-- Supplied records follows --
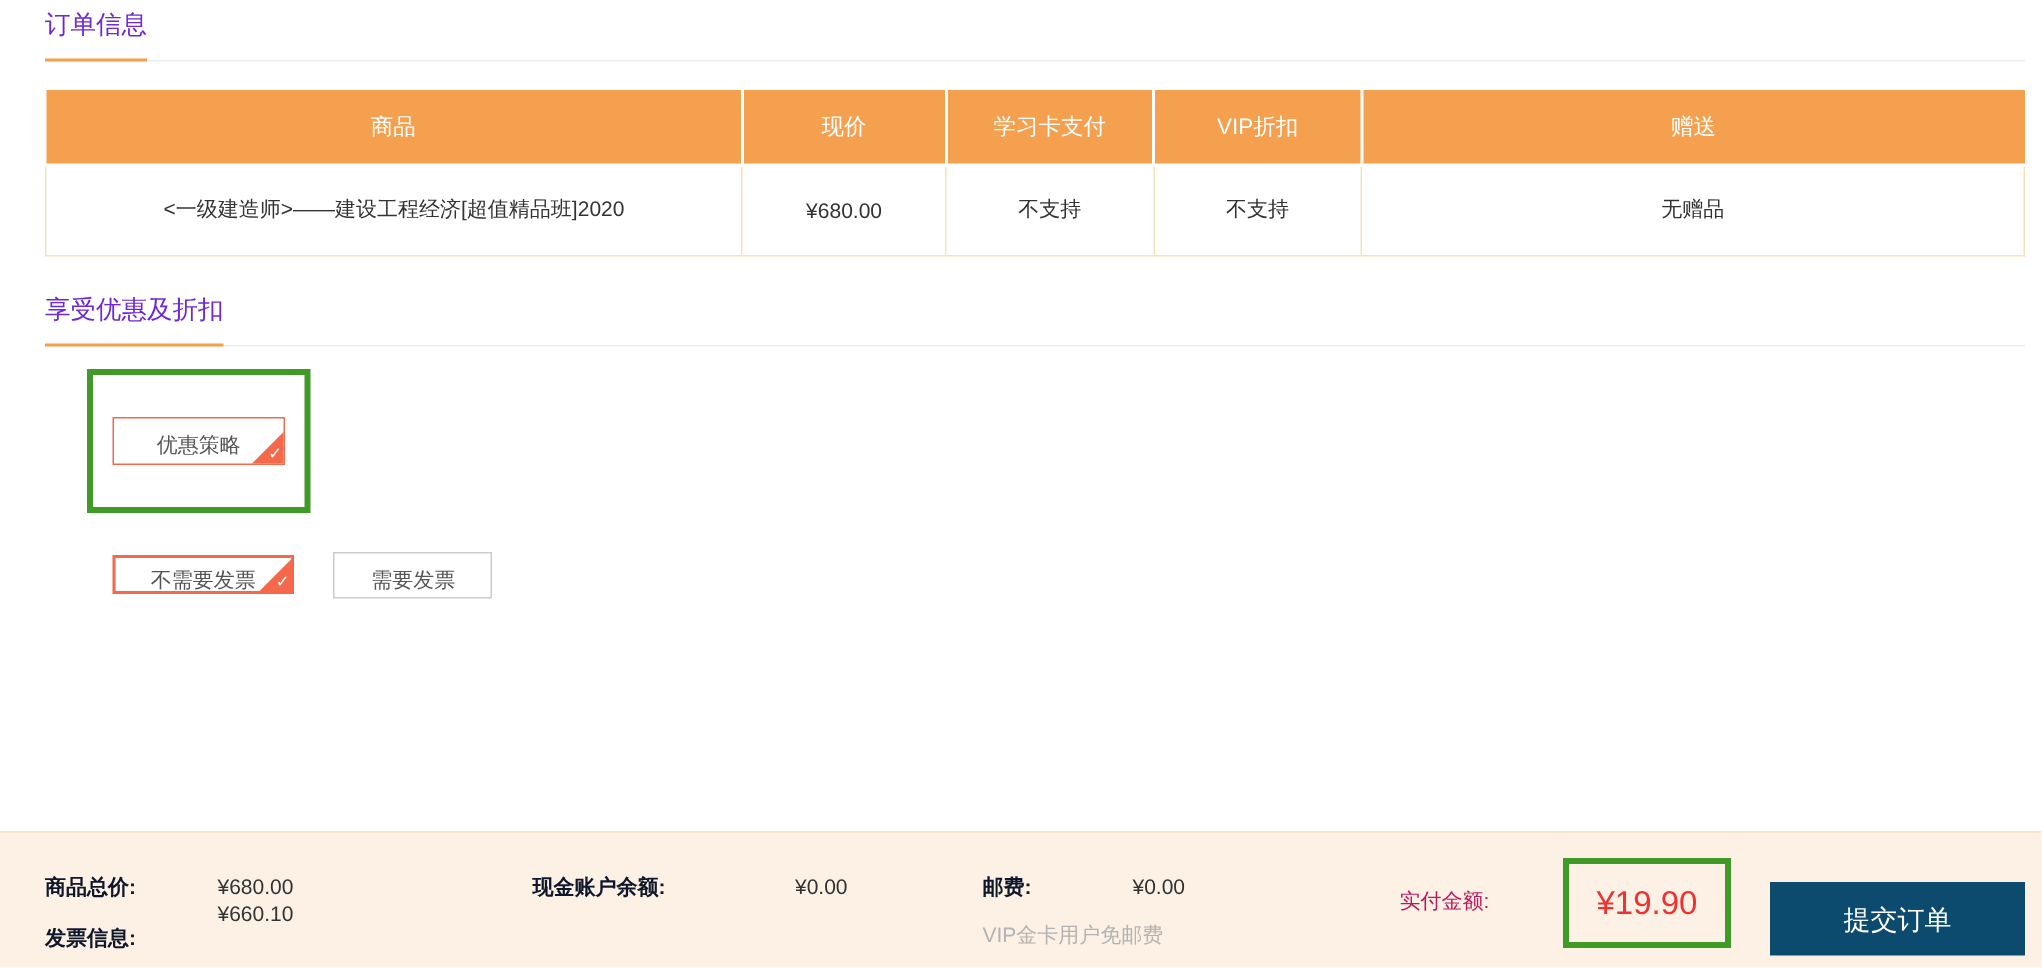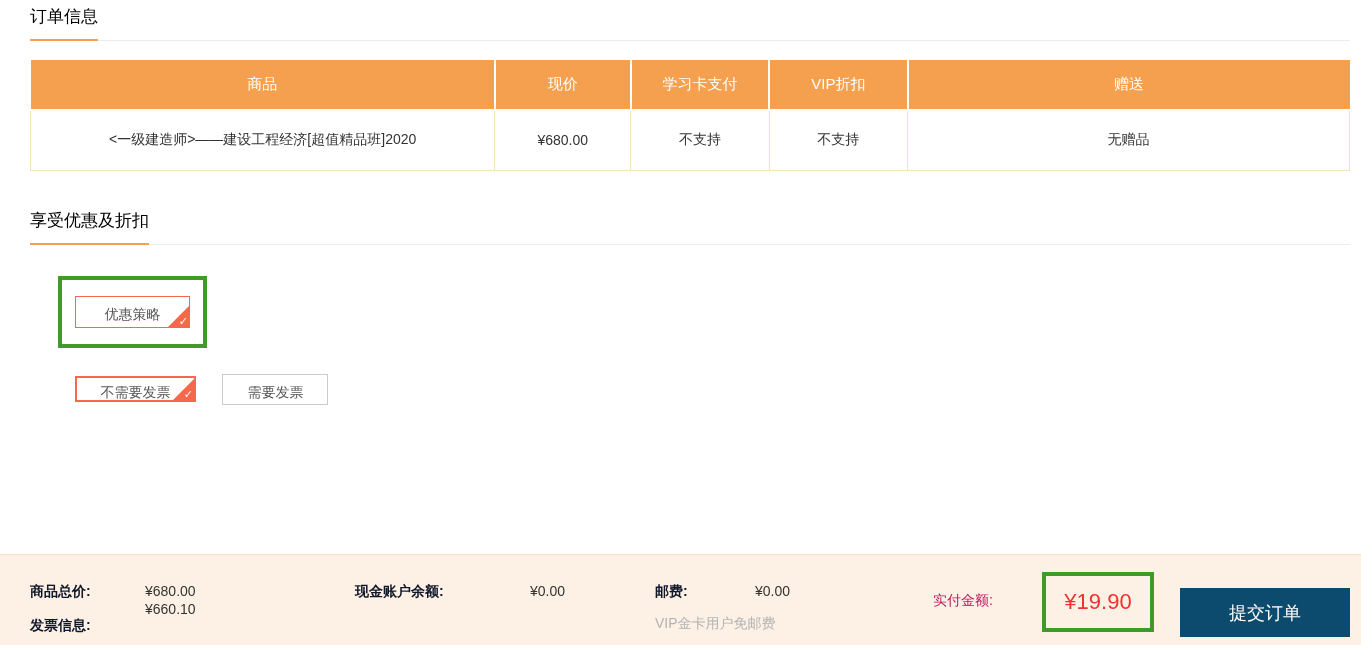--- a/index.html
+++ b/index.html
@@ -15,7 +15,7 @@
   
   .sec-head { position: relative; border-bottom: 1px solid #ececec; padding-bottom: 12px; }
   .sec-head h2 {
-    display: inline-block; font-size: 17px; font-weight: 400; color: #000000;
+    display: inline-block; font-size: 17px; font-weight: 400; color: #6d28d9;
     position: relative; line-height: 23px;
   }
   .sec-head h2::after {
-- Supplied records concluded --
**Work to complete:** Repeat the material above exactly; pictures do not belong in the copy.

**Response area:**
--- a/index.html
+++ b/index.html
@@ -15,7 +15,7 @@
   
   .sec-head { position: relative; border-bottom: 1px solid #ececec; padding-bottom: 12px; }
   .sec-head h2 {
-    display: inline-block; font-size: 17px; font-weight: 400; color: #000000;
+    display: inline-block; font-size: 17px; font-weight: 400; color: #6d28d9;
     position: relative; line-height: 23px;
   }
   .sec-head h2::after {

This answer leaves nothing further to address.